The task - Return all lines of the listing below that carry the word "Liability".

Material for the task -
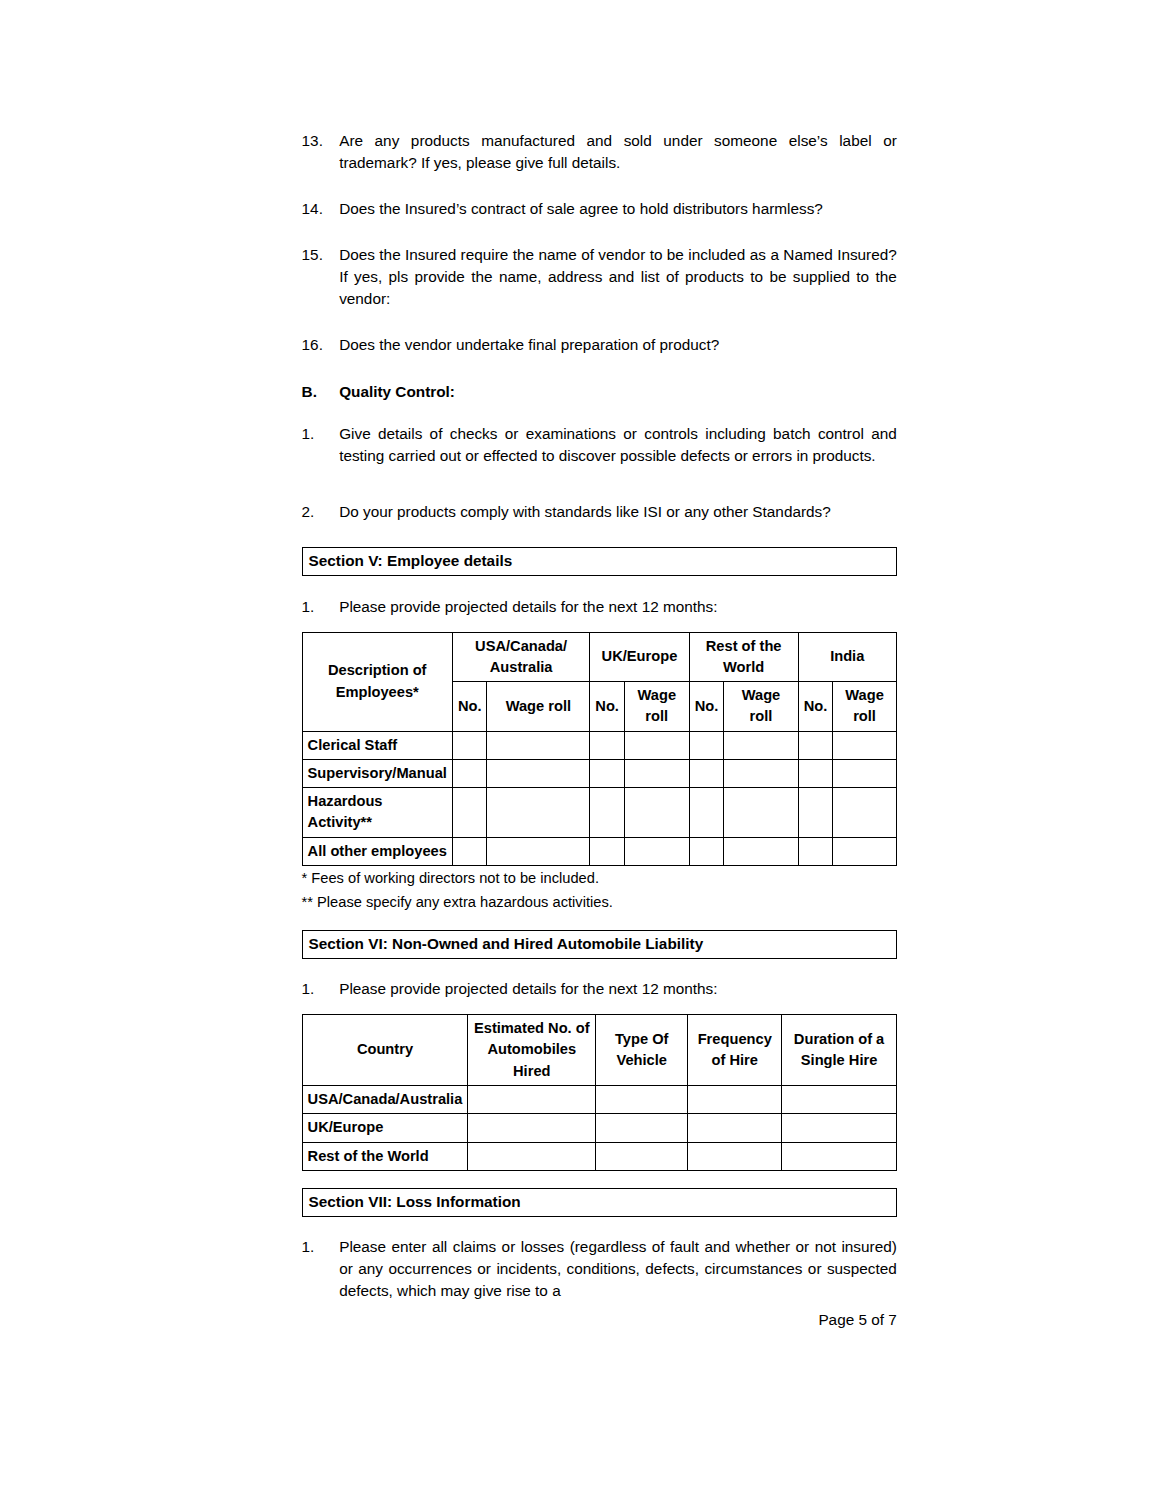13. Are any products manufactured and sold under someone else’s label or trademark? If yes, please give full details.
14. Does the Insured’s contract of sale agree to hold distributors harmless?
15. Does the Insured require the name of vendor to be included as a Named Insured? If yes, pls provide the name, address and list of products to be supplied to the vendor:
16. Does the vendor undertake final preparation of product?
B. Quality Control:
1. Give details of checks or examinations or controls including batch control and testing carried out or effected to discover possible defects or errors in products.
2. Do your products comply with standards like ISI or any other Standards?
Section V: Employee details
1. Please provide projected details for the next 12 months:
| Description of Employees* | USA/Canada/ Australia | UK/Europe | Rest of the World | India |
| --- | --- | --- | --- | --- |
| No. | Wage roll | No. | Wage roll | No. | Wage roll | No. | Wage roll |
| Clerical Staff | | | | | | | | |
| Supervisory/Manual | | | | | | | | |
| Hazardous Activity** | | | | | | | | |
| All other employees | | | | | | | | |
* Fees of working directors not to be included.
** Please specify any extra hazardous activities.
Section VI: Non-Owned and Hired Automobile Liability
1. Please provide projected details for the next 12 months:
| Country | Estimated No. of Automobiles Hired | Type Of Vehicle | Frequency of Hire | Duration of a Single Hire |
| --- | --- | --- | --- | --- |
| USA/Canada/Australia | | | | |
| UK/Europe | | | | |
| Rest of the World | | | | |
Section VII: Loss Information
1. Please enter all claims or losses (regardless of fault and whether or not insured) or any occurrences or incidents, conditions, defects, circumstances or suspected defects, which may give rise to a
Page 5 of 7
* * *
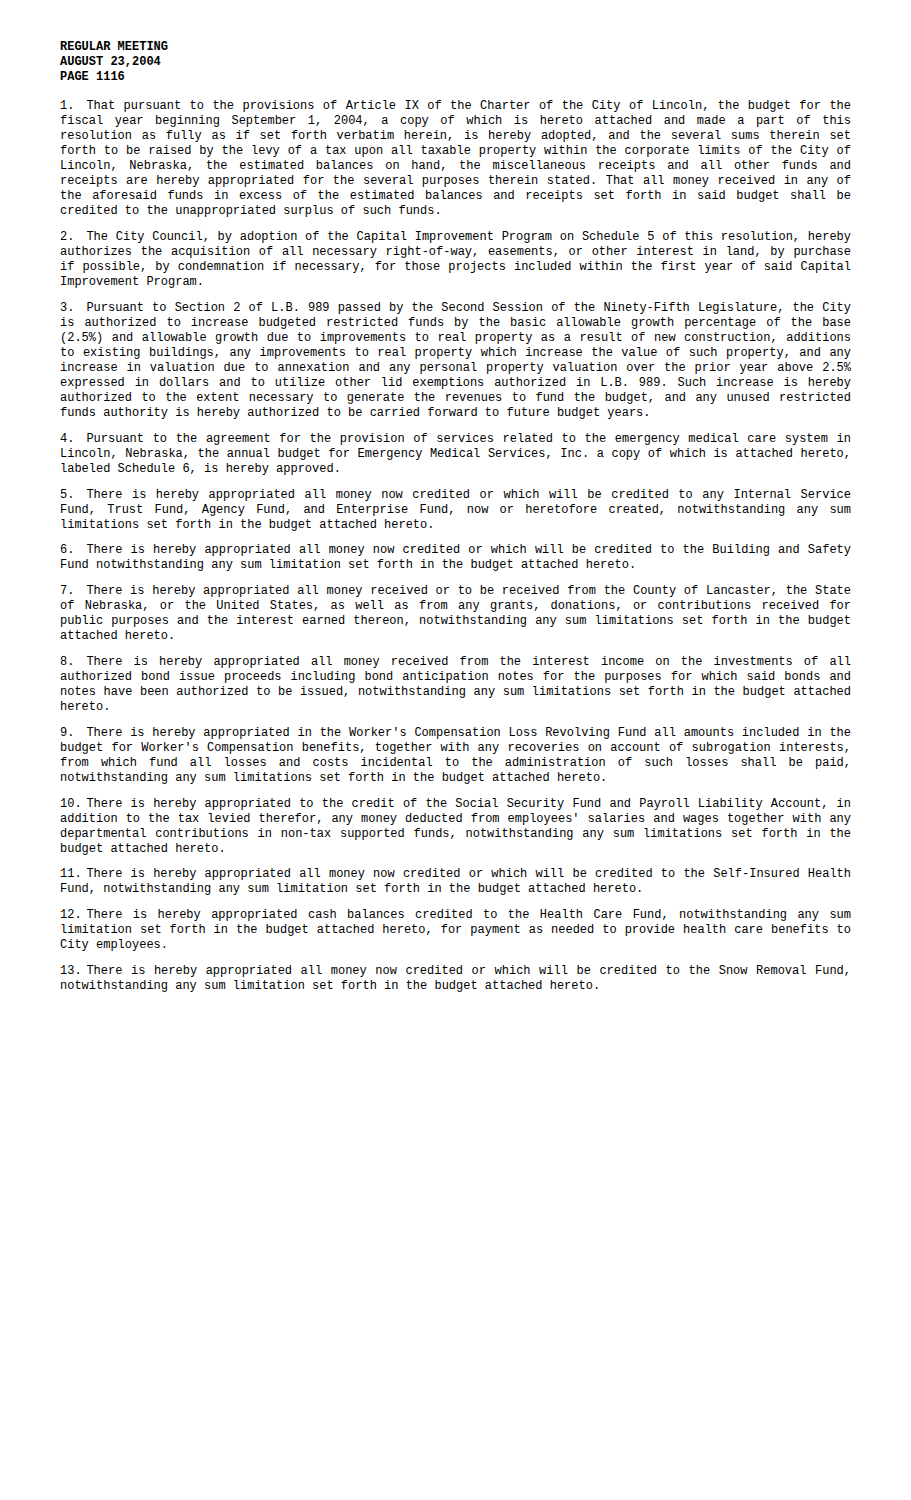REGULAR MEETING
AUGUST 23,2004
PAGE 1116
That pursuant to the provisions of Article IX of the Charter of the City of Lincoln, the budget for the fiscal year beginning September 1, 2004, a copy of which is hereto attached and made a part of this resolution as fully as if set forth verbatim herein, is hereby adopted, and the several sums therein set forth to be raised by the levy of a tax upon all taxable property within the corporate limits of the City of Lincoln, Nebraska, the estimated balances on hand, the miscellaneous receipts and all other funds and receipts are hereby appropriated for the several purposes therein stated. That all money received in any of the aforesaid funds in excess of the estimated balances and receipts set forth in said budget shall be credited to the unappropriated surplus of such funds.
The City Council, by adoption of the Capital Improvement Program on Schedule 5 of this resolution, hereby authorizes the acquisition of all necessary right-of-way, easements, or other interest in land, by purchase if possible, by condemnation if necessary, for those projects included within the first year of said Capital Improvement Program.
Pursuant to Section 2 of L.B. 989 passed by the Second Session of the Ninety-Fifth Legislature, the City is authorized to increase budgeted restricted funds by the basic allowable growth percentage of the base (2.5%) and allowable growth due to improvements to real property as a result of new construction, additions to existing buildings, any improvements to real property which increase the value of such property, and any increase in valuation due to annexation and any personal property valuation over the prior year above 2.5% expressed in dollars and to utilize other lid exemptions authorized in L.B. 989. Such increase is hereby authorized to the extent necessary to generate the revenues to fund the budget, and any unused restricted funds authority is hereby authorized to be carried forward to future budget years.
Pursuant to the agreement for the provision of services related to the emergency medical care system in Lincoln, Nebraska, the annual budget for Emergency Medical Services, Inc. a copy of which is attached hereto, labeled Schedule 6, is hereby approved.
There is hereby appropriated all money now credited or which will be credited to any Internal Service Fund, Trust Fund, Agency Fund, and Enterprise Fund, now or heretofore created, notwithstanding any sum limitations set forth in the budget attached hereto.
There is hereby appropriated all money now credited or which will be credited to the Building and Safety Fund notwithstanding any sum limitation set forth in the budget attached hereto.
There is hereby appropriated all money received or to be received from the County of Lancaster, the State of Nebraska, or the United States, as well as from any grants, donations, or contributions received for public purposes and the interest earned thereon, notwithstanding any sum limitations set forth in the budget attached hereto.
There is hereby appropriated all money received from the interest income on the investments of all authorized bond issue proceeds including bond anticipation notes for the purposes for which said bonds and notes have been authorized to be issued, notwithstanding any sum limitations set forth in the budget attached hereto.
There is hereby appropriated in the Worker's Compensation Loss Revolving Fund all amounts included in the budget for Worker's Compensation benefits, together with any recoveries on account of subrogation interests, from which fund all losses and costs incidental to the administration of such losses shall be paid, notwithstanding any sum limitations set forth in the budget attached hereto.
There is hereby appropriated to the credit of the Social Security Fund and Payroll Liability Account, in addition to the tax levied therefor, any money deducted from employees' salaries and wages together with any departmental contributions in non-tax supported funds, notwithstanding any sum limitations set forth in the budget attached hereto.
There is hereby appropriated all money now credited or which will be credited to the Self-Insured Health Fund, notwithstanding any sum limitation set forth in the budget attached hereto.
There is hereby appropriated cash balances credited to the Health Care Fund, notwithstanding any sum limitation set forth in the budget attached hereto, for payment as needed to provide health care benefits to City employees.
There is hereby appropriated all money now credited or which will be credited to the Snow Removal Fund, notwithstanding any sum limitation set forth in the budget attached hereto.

Answer to this task -
Section VI: Non-Owned and Hired Automobile Liability
There is hereby appropriated to the credit of the Social Security Fund and Payroll Liability Account, in addition to the tax levied therefor, any money deducted from employees' salaries and wages together with any departmental contributions in non-tax supported funds, notwithstanding any sum limitations set forth in the budget attached hereto.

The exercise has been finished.